Bill Would Rein in PSEG


New York Assembly Members Fred W. Thiele Jr. and Dean Murray of East Patchogue on Tuesday introduced anti conflict-of-interest legislation that would prohibit PSEG-LI, a subsidiary of New Jersey-based utility PSEG, from performing any power management services or electric resource planning for Long Island as long as PSEG continues to sell electricity into the Long Island market and PSEG-owned plants compete with existing and proposed generation plants on Long Island.

“Financial self-interest must not be allowed to cloud crucial decisions about meeting the energy needs of Long Island residents and businesses,” said Mr.

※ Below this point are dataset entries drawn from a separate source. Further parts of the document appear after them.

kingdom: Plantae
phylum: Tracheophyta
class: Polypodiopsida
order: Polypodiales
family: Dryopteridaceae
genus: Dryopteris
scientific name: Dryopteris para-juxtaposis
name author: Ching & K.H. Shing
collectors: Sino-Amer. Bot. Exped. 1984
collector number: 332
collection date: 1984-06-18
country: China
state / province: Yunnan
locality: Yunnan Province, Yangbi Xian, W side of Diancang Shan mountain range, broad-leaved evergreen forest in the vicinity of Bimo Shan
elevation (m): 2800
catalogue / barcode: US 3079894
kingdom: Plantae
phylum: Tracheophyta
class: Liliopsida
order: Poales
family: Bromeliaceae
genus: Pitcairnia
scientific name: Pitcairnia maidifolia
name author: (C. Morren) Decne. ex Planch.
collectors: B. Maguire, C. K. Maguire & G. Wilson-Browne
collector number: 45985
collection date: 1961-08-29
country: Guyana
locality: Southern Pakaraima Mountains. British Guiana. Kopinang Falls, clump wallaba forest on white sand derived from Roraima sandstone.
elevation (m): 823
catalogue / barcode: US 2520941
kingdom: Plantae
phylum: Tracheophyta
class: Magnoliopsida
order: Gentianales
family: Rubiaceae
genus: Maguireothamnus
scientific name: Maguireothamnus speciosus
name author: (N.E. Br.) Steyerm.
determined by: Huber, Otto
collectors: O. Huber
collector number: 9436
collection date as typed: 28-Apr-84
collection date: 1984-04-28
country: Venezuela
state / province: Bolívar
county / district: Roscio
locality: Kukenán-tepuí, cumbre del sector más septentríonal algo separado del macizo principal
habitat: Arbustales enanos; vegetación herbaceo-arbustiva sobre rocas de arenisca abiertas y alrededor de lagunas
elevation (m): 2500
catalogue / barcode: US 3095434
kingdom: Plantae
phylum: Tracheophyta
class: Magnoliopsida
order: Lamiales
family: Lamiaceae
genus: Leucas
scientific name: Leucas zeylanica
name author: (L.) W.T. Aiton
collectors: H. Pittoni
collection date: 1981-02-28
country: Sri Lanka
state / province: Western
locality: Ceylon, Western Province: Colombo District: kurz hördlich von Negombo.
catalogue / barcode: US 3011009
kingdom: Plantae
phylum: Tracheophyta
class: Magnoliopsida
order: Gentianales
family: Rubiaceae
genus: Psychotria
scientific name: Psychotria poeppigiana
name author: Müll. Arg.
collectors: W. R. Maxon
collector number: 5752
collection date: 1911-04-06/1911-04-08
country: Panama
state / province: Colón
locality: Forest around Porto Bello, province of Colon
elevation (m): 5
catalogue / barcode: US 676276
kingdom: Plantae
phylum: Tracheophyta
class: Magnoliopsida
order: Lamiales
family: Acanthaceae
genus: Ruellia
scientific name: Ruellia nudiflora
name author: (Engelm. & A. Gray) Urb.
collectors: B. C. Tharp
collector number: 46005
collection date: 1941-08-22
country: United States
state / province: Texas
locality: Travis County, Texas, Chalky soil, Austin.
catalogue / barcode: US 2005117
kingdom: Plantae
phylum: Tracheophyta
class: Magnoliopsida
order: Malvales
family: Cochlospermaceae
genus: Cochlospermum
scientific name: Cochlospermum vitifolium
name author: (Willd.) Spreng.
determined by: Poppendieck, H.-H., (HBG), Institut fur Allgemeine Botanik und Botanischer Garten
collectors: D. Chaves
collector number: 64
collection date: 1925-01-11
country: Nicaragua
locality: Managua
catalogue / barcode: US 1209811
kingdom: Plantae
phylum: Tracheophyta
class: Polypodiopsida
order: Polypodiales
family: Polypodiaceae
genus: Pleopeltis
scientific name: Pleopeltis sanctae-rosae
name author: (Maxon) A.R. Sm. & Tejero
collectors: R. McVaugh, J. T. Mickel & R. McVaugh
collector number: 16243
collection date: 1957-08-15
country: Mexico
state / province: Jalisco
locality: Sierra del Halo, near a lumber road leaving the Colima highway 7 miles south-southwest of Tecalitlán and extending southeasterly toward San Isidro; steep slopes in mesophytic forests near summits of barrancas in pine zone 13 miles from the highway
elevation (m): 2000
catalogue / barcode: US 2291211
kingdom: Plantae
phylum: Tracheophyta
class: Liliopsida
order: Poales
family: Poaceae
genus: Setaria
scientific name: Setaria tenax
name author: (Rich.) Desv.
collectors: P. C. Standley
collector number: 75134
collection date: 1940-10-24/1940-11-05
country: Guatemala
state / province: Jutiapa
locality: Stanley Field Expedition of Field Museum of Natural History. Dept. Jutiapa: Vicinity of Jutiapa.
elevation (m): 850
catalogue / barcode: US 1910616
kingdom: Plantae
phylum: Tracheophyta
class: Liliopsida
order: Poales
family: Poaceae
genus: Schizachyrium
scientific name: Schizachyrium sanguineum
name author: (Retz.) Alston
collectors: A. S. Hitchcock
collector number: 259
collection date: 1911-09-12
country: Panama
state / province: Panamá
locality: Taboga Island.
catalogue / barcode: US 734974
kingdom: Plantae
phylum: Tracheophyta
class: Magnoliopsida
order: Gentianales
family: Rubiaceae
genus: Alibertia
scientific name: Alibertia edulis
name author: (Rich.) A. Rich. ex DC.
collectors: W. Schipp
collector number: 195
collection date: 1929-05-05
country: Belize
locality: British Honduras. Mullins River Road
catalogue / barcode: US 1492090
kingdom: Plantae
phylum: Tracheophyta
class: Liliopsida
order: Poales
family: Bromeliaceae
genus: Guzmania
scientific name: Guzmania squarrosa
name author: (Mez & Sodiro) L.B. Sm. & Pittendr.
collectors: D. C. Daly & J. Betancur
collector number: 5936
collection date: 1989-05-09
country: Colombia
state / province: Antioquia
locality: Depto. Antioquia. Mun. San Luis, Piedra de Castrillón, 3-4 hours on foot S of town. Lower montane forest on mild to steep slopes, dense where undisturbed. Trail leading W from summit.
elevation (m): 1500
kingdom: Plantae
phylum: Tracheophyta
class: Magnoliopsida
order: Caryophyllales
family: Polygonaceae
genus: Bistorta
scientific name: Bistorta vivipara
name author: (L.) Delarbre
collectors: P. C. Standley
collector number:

Thiele in a release. “It is critical that the responsibilities and functions of LIPA’s service provider be carried out in an impartial manner so that ratepayers get the affordable, reliable electricity they deserve.”

Long Island imports at least 45 percent of its electricity, including from PSEG-owned plants in New Jersey and Connecticut.

In a 2015 filing with the U.S. Securities and Exchange Commission, PSEG expressed concern that “additions of lower-cost or more efficient generation capacity” could make its plants less economically viable.

On top of operating and maintaining a service area that provides electricity to approximately 1 million residential and commercial ratepayers, PSEG-LI is in charge of resource planning and procurement — responsibilities it assumes from LIPA. In November 2015, PSEG-LI determined that Long Island did not require new power generation until 2028, and halted the development of on-Island energy projects that would modernize the region’s aging power infrastructure and create hundreds of jobs, the assemblymen said in their release.